The US oil and gas sector bled away more jobs last month as sustained low oil prices forced energy producers to reduce spending, suggesting that further pain may be ahead for the struggling industry.
A roughly 50% drop in oil prices since June has pummelled the US oil sector, prompting a quick drop in activity. The number of oil rigs active in the US has fallen 40% since October.
The mining sector of the workforce, which includes oil and gas workers, fell by 9300 to 844,500 last month, according to the Labour Department’s February payrolls report on Friday, driven by a fall in oil and gas drilling activity.
The losses added to a 5800 drop in January, Reuters reported.

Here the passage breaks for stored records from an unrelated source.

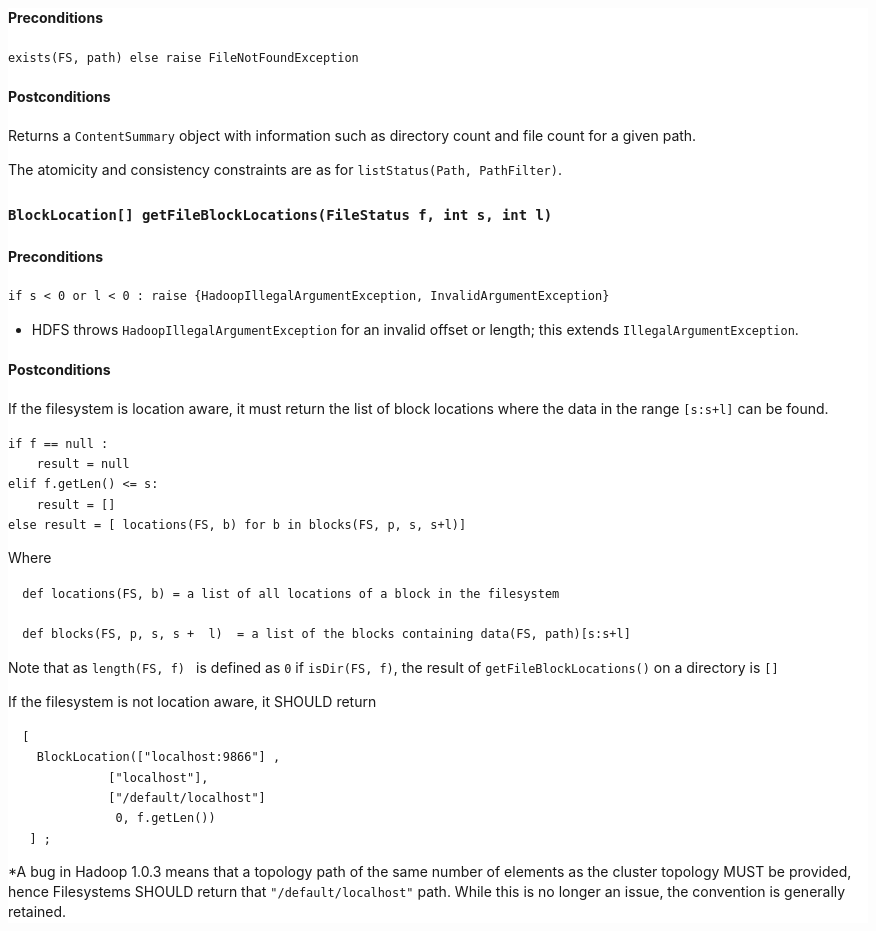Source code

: #### Preconditions

    exists(FS, path) else raise FileNotFoundException

#### Postconditions

Returns a `ContentSummary` object with information such as directory count
and file count for a given path.

The atomicity and consistency constraints are as for
`listStatus(Path, PathFilter)`.

### `BlockLocation[] getFileBlockLocations(FileStatus f, int s, int l)`

#### Preconditions

    if s < 0 or l < 0 : raise {HadoopIllegalArgumentException, InvalidArgumentException}

* HDFS throws `HadoopIllegalArgumentException` for an invalid offset
or length; this extends `IllegalArgumentException`.

#### Postconditions

If the filesystem is location aware, it must return the list
of block locations where the data in the range `[s:s+l]` can be found.


    if f == null :
        result = null
    elif f.getLen() <= s:
        result = []
    else result = [ locations(FS, b) for b in blocks(FS, p, s, s+l)]

Where

      def locations(FS, b) = a list of all locations of a block in the filesystem

      def blocks(FS, p, s, s +  l)  = a list of the blocks containing data(FS, path)[s:s+l]


Note that as `length(FS, f) ` is defined as `0` if `isDir(FS, f)`, the result
of `getFileBlockLocations()` on a directory is `[]`


If the filesystem is not location aware, it SHOULD return

      [
        BlockLocation(["localhost:9866"] ,
                  ["localhost"],
                  ["/default/localhost"]
                   0, f.getLen())
       ] ;


*A bug in Hadoop 1.0.3 means that a topology path of the same number
of elements as the cluster topology MUST be provided, hence Filesystems SHOULD
return that `"/default/localhost"` path. While this is no longer an issue,
the convention is generally retained.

Jobs in the oil-extraction sub-sector, which includes rig workers, dropped 1100 to 198,300, adding to a 1800 drop in January. Support activities for mining, which includes oil and gas workers, fell 7400.
That made the energy sector a rare black mark in the jobs report, which showed non-farm payrolls soaring 295,000 last month, beating expectations, and the jobless rate falling to a more than 6-1/2-year low of 5.5%.
Job losses in the oil and gas sector have been relatively modest since June, in part due to the lag between falling crude prices and job cuts. But the last two months suggest the speed of the cuts may be increasing as prices remain depressed.
Past slowdowns suggest it takes time for job cuts to materialise. In 2008, during the financial crisis, jobs in the oil and gas extraction sector did not begin to fall until December, five months into the oil price slide. But once the rout started, it lasted for a year, wiping out over 50,000 jobs.
The signs are bleak. Oil drilling firms including Schlumberger, Halliburton and Baker Hughes already have announced plans to lay off ten of thousands of workers worldwide this year.